◆ EXCERPT
▽
Mid April, Shibly was down with fever when he had his jabs. And mind you, he had it for almost 4 days tau. I had to take leaves and take care of him. Its not easy to take care of sick baby. It pains me when Shibly cried because the heat was too much for him. After he recovered from fever, he developed rashes all over his body. I freaked out when i saw the rashes because i am sooooo bloody scared that he may be infected with HMFD or worst still, chicken pox. My first thought was, “oh my, please dont tell me that this will be time where i had to stop breastfeed him?”.
Luckily, it was just a normal rashes and he got back to his normal self after the rashes has gone. So happy!
Formula D? Did you go and support Formula D? I didnt. The weather was damn hot and i’d rather be at home with Shibly. My mum came that Sunday and it was good to have her around whilst the hubby and his family went to Formula D for the sake of collecting his car back.
Someone stroke 4D and won $10K. Oh how i wish i won that money. Dont ask me who because it was not me or my hubby or Shibly. LOL!!
△
[Extracted data entries]
▽
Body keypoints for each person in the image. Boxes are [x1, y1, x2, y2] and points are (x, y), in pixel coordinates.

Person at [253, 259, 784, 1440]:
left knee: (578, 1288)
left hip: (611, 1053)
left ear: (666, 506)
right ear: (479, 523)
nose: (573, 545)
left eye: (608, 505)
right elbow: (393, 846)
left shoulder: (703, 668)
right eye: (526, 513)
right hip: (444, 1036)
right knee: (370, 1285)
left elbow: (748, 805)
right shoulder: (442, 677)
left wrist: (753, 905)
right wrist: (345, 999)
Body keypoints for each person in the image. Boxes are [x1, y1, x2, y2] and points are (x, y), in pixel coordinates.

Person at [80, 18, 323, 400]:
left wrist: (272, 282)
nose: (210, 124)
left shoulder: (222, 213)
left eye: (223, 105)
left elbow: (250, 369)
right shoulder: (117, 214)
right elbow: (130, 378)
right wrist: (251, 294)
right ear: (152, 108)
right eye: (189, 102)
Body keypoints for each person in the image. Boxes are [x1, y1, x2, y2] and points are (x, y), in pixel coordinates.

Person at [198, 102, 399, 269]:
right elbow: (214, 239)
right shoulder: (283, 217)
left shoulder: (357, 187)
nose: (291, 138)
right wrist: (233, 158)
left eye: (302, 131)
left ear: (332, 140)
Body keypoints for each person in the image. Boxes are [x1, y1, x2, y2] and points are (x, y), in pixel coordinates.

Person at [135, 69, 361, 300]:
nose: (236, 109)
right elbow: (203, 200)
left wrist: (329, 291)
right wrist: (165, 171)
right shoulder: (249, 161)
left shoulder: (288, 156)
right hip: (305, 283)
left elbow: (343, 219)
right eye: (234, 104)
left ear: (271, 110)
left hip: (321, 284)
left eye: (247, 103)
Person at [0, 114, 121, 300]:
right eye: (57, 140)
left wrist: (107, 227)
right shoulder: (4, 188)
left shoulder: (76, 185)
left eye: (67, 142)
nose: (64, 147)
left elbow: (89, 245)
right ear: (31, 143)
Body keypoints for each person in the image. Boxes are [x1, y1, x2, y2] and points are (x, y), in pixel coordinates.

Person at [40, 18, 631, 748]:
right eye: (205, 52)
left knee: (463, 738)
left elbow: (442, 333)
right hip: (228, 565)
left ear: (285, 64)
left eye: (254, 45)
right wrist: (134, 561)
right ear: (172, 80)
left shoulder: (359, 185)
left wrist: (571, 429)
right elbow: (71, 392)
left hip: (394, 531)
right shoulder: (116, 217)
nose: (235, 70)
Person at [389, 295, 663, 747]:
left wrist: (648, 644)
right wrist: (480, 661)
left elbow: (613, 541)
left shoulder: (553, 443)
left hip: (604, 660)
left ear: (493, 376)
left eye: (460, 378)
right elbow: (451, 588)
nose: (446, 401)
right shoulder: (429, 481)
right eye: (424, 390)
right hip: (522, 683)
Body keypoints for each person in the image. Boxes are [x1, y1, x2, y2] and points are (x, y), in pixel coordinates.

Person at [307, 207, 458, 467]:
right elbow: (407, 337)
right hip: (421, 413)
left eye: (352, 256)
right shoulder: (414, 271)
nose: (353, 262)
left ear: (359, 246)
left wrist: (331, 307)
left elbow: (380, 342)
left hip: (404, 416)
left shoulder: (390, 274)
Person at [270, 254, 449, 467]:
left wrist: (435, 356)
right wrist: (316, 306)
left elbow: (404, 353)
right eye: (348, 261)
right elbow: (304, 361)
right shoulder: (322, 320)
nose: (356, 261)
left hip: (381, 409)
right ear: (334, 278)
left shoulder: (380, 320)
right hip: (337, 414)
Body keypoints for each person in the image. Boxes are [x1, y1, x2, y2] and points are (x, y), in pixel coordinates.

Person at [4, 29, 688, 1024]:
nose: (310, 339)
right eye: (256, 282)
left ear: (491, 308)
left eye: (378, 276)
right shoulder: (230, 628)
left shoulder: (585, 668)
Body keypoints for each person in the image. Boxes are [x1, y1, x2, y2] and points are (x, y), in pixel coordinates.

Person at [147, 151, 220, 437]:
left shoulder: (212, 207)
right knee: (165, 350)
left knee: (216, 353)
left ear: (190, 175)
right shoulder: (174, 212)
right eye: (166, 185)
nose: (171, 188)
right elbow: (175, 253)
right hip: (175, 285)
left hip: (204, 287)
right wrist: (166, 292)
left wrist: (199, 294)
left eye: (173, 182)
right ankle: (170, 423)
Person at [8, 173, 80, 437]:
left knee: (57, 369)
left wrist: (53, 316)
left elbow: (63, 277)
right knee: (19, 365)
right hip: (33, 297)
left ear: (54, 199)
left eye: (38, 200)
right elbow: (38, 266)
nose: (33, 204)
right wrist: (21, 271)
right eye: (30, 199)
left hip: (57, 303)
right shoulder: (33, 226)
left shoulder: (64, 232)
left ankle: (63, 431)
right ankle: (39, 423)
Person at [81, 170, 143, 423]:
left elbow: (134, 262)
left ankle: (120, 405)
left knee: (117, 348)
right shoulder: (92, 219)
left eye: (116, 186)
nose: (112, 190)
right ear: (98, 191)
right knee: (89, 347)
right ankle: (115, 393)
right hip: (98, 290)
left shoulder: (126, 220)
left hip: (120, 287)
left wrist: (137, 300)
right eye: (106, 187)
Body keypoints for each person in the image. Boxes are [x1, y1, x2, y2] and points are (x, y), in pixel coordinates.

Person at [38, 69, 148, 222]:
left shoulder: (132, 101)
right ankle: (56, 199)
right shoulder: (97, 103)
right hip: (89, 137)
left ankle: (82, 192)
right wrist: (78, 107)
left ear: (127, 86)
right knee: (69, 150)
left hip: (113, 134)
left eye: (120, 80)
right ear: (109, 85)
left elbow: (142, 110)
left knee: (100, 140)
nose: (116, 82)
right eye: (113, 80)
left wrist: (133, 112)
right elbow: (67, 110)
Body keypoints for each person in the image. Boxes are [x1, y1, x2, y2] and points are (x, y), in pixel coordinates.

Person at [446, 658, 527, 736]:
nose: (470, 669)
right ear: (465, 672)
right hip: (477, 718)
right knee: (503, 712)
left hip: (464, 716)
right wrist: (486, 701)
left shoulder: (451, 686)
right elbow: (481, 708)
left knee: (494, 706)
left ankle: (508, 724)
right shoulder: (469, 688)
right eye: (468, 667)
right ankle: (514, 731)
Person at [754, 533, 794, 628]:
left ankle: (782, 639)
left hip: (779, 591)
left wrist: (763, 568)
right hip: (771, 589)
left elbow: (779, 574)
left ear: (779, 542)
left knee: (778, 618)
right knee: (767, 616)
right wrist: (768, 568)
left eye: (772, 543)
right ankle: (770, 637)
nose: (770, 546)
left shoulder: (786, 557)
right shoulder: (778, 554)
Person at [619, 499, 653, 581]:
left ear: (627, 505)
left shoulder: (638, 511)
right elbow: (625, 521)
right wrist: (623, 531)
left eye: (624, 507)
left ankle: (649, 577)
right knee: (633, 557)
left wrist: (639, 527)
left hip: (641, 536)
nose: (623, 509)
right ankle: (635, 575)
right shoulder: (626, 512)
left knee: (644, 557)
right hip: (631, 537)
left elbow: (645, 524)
△
◆ PARTS OF THE EXERCISE
A. Can you rewrite the stretch of the blog entry about baby Shibly from "Formula D? Did" through "or Shibly. LOL!!", replacing "Sunday" with "Saturday"?
B. Could you write the next part of the blog entry about baby Shibly, picking up from where it stops?

◆ RESPONSES
A.
Formula D? Did you go and support Formula D? I didnt. The weather was damn hot and i’d rather be at home with Shibly. My mum came that Saturday and it was good to have her around whilst the hubby and his family went to Formula D for the sake of collecting his car back.
Someone stroke 4D and won $10K. Oh how i wish i won that money. Dont ask me who because it was not me or my hubby or Shibly. LOL!!

B.
All i can say now is im broke. Maybe its time for me to try luck and back to gambling. LOL!
I think i missed out few topics to blog but that shall wait. Will be back soon!

all will be good for u dear insyaallah! dun be despair k. there will always be up and downs in life. hugs!
Hope everything is Ok with you *Hugs*
*gulps*
compassionate leave ada tau.. but only for immediate family mbrs..
lucky Shib dah oki.. slalunye rashes develop after fever.. if i’m not wrg doc pernah ckp its normal and also rashes are the first sign to show that fever period is over.. smtg like dat lah..
now daniyal oso having fever.. and as i’m writing this, dia dah berak cair for abt 6times.. and worst, pantat dia melecet.. so he will cry everytime cebok and pakai drapolene.. sighhhh… sedih hati hamba.. later see doctor hor and treat for diarrhoea + fever.. sob sob..
to effa: ya true. thanks baby. hugs.
to crab: hug hug to you and to hulk! heeeheheh…
to shila: i checked w kak pah. dia kata immediate family members pun takde. tt time one of kita nye staff tak happy pe pasal dia kena amik her own leaves bila bapak dia mati. sigh.
to shila: oh by the way, cepat lah pergi doktor. kesian kan daniyal…sob sob…aku macam terasa anak aku plak yg sakit. i pray tt daniyal akan cepat sembuh ok? hugs!
hello, nat.
i hope things will get better for you. i also have all these ‘negative’ days but nanti later, happy pulak so don’t worry hor. life ni macam wheel.
i also hope that your chubby shibly is getting better now!
hey babes,
april also not good mth for me lah, banyak cubaan also. sighhhhhh……….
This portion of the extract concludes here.